Relapse.
.
Forget past mistakes. Forget failures. Forget everything except what you're going to do now and do it.
Sunday, February 28, 2010
Monday, February 22, 2010
Rumble.
The boyfriend guilts me into eating.
Thank you.
Even if I bitch and whine at the time, I need it.
Sunday, February 21, 2010
Addiction.
I guess in a way, all sorts of addictions are ideally the same. Whatever it is that you're addicted to, you get entirely absorbed in it and it takes over your life. It's overwhelming, stressful and depressing. Often times, you beat yourself up for mistakes that you make involving the addiction when you're trying to quit. And it seems like every time you try and remove that particular thing from your life, it becomes the only lingering thought on your mind.
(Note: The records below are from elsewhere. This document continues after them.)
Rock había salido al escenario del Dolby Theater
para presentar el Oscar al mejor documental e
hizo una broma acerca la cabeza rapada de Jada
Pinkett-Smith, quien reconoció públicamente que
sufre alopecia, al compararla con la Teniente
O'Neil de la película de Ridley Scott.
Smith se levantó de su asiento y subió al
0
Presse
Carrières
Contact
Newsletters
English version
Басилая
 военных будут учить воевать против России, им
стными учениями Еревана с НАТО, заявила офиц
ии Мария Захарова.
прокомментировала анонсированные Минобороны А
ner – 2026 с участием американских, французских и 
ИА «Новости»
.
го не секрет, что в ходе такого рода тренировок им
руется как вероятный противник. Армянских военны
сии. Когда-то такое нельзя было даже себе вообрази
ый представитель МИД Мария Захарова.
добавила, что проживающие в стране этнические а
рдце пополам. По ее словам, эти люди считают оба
But the thing about addictions is, they can be conquered. And if the addiction itself might seem completely in control, just know that you're not alone. And sometimes, said addiction might help you understand a person a little more. Might even help you support something that you don't entirely understand. Because when someone is addicted to something, and they're trying to fix what they've become accostomed to, what they need more than anything is not to be told what they're doing is wrong.
They need support.
No matter how many times they may succeed or fail at fixing the problem.
Sunday, February 14, 2010
Valentine.
I don't think I've ever cried from happiness before. For a long time, I didn't understand why people shed tears when they were happy.
Until tonight.
A little over one month ago, a boy left me. While it may not have been the only reason, my eating played a role in ending the relationship, it was a part of it. And all this time, trying to fix it, I've gained weight.
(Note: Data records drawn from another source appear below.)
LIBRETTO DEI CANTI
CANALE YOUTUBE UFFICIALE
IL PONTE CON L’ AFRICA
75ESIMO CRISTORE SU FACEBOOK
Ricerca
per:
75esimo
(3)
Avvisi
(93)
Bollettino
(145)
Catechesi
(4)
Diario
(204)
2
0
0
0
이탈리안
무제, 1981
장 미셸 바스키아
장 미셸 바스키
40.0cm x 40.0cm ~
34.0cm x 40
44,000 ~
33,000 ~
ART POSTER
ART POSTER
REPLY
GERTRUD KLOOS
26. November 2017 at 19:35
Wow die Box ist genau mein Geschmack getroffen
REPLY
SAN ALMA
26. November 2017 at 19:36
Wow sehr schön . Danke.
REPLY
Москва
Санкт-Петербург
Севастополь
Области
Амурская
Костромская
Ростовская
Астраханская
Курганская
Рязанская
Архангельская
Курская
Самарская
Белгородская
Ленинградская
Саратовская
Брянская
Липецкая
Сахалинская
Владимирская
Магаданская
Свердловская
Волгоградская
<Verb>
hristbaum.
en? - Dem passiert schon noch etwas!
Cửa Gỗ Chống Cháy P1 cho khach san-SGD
There's one thing all of us have in common. We're looking for some sort of acceptance. And here we are, searching for acceptance from everyone in the form of skinny. But what I didn't realize until tonight was that we don't need the whole world's opinion. We don't need the entire world to think we're beautiful. All we need is one important soul to praise us, and tell us that everything about us is perfect. That we're amazing, inside and out. Even if we're not just skin and bone.
I found him.
He came back.
This time, he made me cry for all the right reasons.
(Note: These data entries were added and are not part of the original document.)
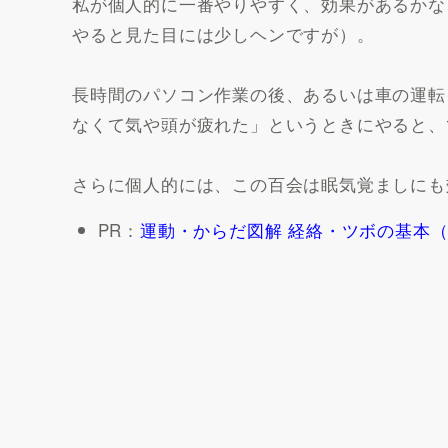
私が個人的に一番やりやすく、効果があるかな
やると見た目には少しヘンですが）。
長時間のパソコン作業の後、あるいは車の運転
なくて気や頭が疲れた」というときにやると、
さらに個人的には、この百会は眠気覚ましにも
PR：
運動・からだ図解 経絡・ツボの基本（A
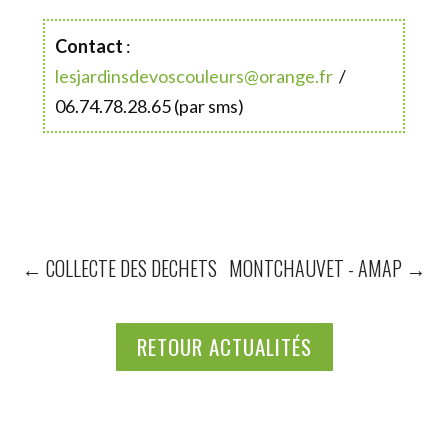
Contact
:
lesjardinsdevoscouleurs@orange.fr
/
06.74.78.28.65 (par sms)
←
COLLECTE DES DECHETS
MONTCHAUVET - AMAP
→
RETOUR ACTUALITÉS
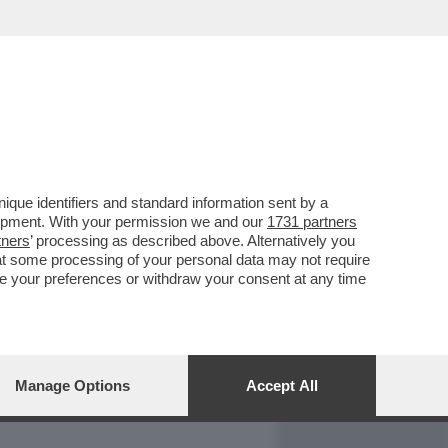
REPORT
DAGOARCHIVIO
que identifiers and standard information sent by a
lopment. With your permission we and our
1731 partners
tners
’ processing as described above. Alternatively you
at some processing of your personal data may not require
nge your preferences or withdraw your consent at any time
Manage Options
Accept All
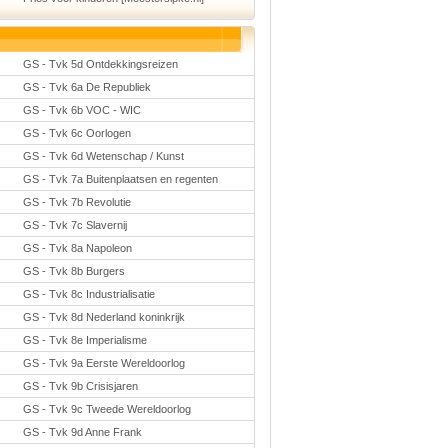
GS - Tvk 5d Ontdekkingsreizen
GS - Tvk 6a De Republiek
GS - Tvk 6b VOC - WIC
GS - Tvk 6c Oorlogen
GS - Tvk 6d Wetenschap / Kunst
GS - Tvk 7a Buitenplaatsen en regenten
GS - Tvk 7b Revolutie
GS - Tvk 7c Slavernij
GS - Tvk 8a Napoleon
GS - Tvk 8b Burgers
GS - Tvk 8c Industrialisatie
GS - Tvk 8d Nederland koninkrijk
GS - Tvk 8e Imperialisme
GS - Tvk 9a Eerste Wereldoorlog
GS - Tvk 9b Crisisjaren
GS - Tvk 9c Tweede Wereldoorlog
GS - Tvk 9d Anne Frank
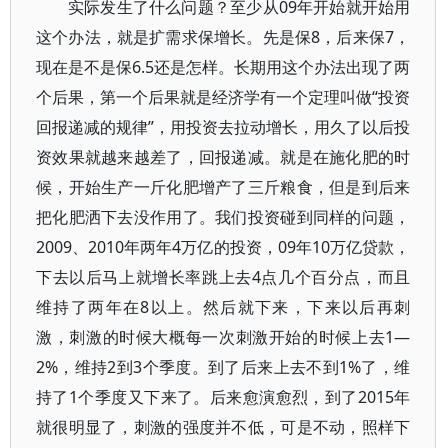
实际发生了什么问题？至少从09年开始就开始用
这个办法，就是扩需求保增长。先是保8，后来保7，
现在是不是保6.5还是怎样。长期用这个办法出现了两
个后果，第一个后果就是经济学有一个定理叫做“投资
回报递减的规律”，用投资去拉动增长，用久了以后投
资效果就越来越差了，回报递减。就是在施化肥的时
候，开始生产一斤化肥增产了三斤粮食，但是到后来
把化肥洒下去没作用了。我们投资碰到同样的问题，
2009、2010年两年4万亿的投资，09年10万亿贷款，
下去以后马上就增长率跳上去4点几个百分点，而且
维持了两年在8以上。然后就下来，下来以后再刺
激，刺激的时候大概每一次刺激开始的时候上去1—
2%，维持2到3个季度。到了后来上去不到1%了，维
持了1个季度又下来了。后来愈演愈烈，到了2015年
就很明显了，刺激的强度并不低，可是不动，照样下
Wednesday, February 10, 2010
A confused mess.
Sometimes I wonder if I'm crazy. I get in these little mental fights with myself about food.
When I eat too much, I often tell myself that today was the last day. At that point I'm so sick of food that I just don't want it anymore. I promise myself the next day that I'll fast and everything will be better. The next day comes. By the morning, I've got that feeling of hunger all over again. I tell myself I don't want to eat. But then I sit there, debating over breakfast, all the while telling myself that I need to stop fasting and that it's unhealthy. The other half of me argues that I'm a fat slob that needs to control myself. Somehow or another, the half that says it's unhealthy takes over and I usually have a bowl of oatmeal in a matter of one minute and thirty seconds flat. Any possibility of fasting is over with that first spoonful of oatmeal, and then I end up eating the rest of the day.
I'm not saying this is at all bad. I'm happy that I can actually eat and enjoy food now... But there are times where I look in the mirror and can't help but feel like I've let myself down. I mean, I know that I could do something about it, without fasting. It's just hard. Especially when all that you ever known was not eating.
I'll get there soon.
Monday, February 8, 2010
Return? But not the same...
I guess I sort of went on a recovery streak after my break up. I guess not really because I wanted to get better. Mainly because food was comfort. For the first time in a long time, food was comfort.
Trust me, I'm as surprised as you are.
But ever since then, I've been eating like a normal (sometimes chubby) person. I'm pretty sure I've put on a good ten pounds since all this has changed. I'm sure it could have been avoided, I've been eating pretty recklessly. But honestly, I think I needed a kick like this. Not to make me fast again. I don't think I COULD fast again. But to make me realize that my eating habits would do nothing for a long term, healthy weight loss. Only that can be achieved WITH food, not without it.
I'm just sad it took losing a boy to realize this.